Olive,

Chambers's Encyclopaedia, Volume 7: Maltebrun to Pearson, p. 599–600

Olive, PRINCESS, the title assumed in 1820 by an impudent pretender, Mrs Olivia Serres, who claimed to have been born at Warwick on 3d April 1772, the granddaughter of the Rev. Dr Wilmot, her mother being his only daughter, her father Henry Frederick, Duke of Cumberland, the youngest brother of George III. In 1791 she had married John Thomas Serres, painter, but had separated from him in 1803; and between 1805 and 1819 she had published ten trashy volumes of poetry and fiction. She resembled the royal family, and found some people ready to believe her to be really Princess of Cumberland and Duchess of Lancaster; but she died in poverty, within the 'rules' of the King's Bench, in November 1834. Lavinia, the elder of two daughters by her husband (there seems to have been at least one son by someone else), married Anthony Thomas Ryves, the adopted son of William Combe ('Dr Syntax'), only, however, also to separate.
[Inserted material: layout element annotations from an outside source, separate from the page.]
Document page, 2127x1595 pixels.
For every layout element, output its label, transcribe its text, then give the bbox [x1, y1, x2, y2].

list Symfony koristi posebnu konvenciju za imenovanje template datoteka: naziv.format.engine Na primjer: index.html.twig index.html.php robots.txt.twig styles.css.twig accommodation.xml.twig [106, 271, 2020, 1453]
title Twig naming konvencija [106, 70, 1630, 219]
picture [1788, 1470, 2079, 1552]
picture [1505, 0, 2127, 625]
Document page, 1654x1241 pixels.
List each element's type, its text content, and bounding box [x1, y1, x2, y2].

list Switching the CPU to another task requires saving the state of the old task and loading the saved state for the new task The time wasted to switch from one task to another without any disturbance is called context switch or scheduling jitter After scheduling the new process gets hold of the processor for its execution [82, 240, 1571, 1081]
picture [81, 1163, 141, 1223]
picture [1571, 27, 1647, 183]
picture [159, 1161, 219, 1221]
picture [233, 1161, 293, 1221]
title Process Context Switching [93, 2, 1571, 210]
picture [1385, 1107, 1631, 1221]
She died 7th December 1871, five years after a jury, in Ryves and Ryves v. the Attorney-general, had decided that Olive Serres was not the legitimate daughter of the Duke of

Cumberland, and that eighty-two documents produced in evidence were forgeries.

See the Life of John Thomas Serres (1826); Notes and Queries, passim; and an article by E. Walford in the Gentleman's Magazine for August 1873.